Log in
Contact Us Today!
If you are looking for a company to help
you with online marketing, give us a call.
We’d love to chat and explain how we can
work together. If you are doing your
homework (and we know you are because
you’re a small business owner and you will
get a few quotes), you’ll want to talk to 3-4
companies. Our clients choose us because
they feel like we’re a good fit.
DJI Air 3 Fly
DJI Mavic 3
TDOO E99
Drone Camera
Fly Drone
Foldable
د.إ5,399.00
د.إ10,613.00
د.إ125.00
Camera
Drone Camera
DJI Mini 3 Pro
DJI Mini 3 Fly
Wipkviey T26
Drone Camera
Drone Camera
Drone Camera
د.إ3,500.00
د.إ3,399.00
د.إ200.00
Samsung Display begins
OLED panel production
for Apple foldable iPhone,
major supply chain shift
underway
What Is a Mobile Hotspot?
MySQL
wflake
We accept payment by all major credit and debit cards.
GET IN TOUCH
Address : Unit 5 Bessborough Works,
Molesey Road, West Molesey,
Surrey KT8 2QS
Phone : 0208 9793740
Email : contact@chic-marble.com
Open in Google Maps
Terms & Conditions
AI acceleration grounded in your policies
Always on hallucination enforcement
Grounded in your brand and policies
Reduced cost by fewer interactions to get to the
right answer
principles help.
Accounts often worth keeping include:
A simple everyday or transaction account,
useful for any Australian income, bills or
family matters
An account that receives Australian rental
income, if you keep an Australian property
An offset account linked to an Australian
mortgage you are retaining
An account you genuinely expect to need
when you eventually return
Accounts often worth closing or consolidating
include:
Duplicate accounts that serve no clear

__Work request__:
The required output is the stretch of entries above from the line containing "family matters" through the line containing "when you eventually return", reproduced exactly.

__Solution to this task__:
family matters
An account that receives Australian rental
income, if you keep an Australian property
An offset account linked to an Australian
mortgage you are retaining
An account you genuinely expect to need
when you eventually return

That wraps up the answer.